PS: Fan of the 1st Matrix movie. The rest were crap.


----------



## Sampson (Apr 3, 2009)

Good find.

Maybe Agent Smith's picture will be in all the annual reports from now on. Come to think of it, GE would make a perfect candidate to become Skynet.


----------



## andrewf (Mar 1, 2010)

I think Google is the closest to making Skynet. Maybe IBM.


----------



## Sampson (Apr 3, 2009)

andrewf said:


> I think Google is the closest to making Skynet. Maybe IBM.


But they don't have the hardware...


----------



## andrewf (Mar 1, 2010)

Google doesn't have hardware? Hilarious! Do you think the internet runs on unicorn farts?


----------



## My Own Advisor (Sep 24, 2012)

That's awesome!


----------



## cainvest (May 1, 2013)

andrewf said:


> I think Google is the closest to making Skynet. Maybe IBM.


Good commercial!

Nah, google will just litter skynet with ads .... I'll go with MS clippy becoming self aware in Win9.


----------



## Sampson (Apr 3, 2009)

andrewf said:


> Do you think the internet runs on unicorn farts?


Everyone knows Unicorns don't fart, but the rainbows they poop certainly power the internet.

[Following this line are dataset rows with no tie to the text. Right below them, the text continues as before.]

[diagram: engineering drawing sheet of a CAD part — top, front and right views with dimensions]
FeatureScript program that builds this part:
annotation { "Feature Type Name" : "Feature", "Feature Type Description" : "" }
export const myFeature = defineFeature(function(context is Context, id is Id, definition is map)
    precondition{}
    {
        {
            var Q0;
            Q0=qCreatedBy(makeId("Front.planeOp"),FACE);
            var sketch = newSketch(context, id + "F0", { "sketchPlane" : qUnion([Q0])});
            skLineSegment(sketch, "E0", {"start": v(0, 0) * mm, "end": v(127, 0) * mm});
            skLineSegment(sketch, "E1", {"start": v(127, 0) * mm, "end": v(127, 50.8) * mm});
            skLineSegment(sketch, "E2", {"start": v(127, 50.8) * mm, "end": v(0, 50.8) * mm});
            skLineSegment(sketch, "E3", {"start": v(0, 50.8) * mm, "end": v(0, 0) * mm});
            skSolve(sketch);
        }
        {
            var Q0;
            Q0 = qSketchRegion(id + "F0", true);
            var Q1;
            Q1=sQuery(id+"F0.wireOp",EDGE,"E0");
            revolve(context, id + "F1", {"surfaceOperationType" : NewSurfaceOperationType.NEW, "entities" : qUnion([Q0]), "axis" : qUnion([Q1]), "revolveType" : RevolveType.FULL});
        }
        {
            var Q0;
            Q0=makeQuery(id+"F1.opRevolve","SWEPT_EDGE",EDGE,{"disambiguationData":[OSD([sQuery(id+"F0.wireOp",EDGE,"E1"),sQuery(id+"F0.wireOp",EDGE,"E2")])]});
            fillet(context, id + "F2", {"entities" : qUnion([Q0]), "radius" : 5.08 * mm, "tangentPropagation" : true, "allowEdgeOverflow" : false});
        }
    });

I just see much of GE's products as more easily weaponizable than Google's. I guess if an autonomous machine were to be developed, it would be out of some master search algorithm penned from Google employees. Maybe then the brains are Google and the brawn is Lockheed Martin and Boeing.

I can see the incubators GE manufactures for babies being converted into the chambers where the humans are grown in the Matrix.


----------